But lined up against them is Kansas' ambitious Republican secretary of state, Kris Kobach, who is promoting a series of measures in the legislature to crack down on illegal workers and their employers.

An adviser to Mitt Romney's 2012 campaign, Mr. Kobach became a national lightning-rod after he helped draft tough immigration laws in Arizona and Alabama, the first of which sparked a Supreme Court brawl for the Obama administration.

Mr. Kobach calls the business coalition's plan "dead on arrival" and has the support of a large faction within the GOP-dominated Kansas legislature, which is expected to wade into the immigration fight this spring.

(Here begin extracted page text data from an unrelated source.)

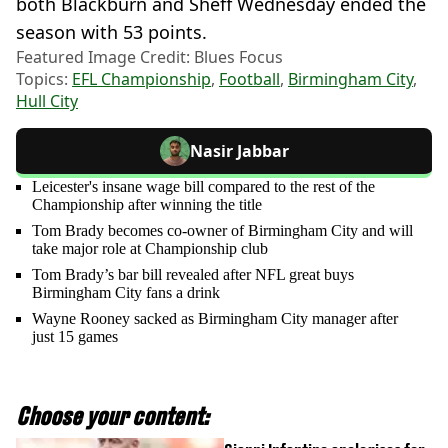
both Blackburn and Sheff Wednesday ended the
season with 53 points.
Featured Image Credit: Blues Focus
Topics:
EFL Championship
,
Football
,
Birmingham City
,
Hull City
Nasir Jabbar
Leicester's insane wage bill compared to the rest of the
Championship after winning the title
Tom Brady becomes co-owner of Birmingham City and will
take major role at Championship club
Tom Brady’s bar bill revealed after NFL great buys
Birmingham City fans a drink
Wayne Rooney sacked as Birmingham City manager after
just 15 games
Choose your content: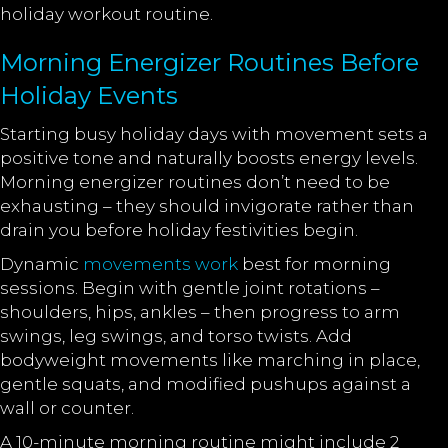
holiday workout routine.
Morning Energizer Routines Before
Holiday Events
Starting busy holiday days with movement sets a
positive tone and naturally boosts energy levels.
Morning energizer routines don’t need to be
exhausting – they should invigorate rather than
drain you before holiday festivities begin.
Dynamic
movements work
best for morning
sessions. Begin with gentle joint rotations –
shoulders, hips, ankles – then progress to arm
swings, leg swings, and torso twists. Add
bodyweight movements like marching in place,
gentle squats, and modified pushups against a
wall or counter.
A 10-minute morning routine might include 2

And what about Kansas’s ultra-conservative Governor.  He’s looking to run away from the issue as fast as he can.

Caught in the middle, and wishing it would all go away, is Gov. Sam Brownback, who earned a reputation while in the U.S. Senate as one of the GOP's leading advocates for immigrant rights. Now he wants nothing to distract from his overarching goals of cutting taxes and government spending.

So all that talk by Sen. Marco Rubio and Rep.Paul Ryan about making the Republican party more conducive to immigrants.  Well, the following sorta sums up the problem.

Predicting where the debate will go is tricky. Last year, Republicans buried the issue after one GOP member said at a hearing that illegal immigrants should be shot "like feral hogs." 

Yeah, sorry Republicans, look like you still have a ways to go.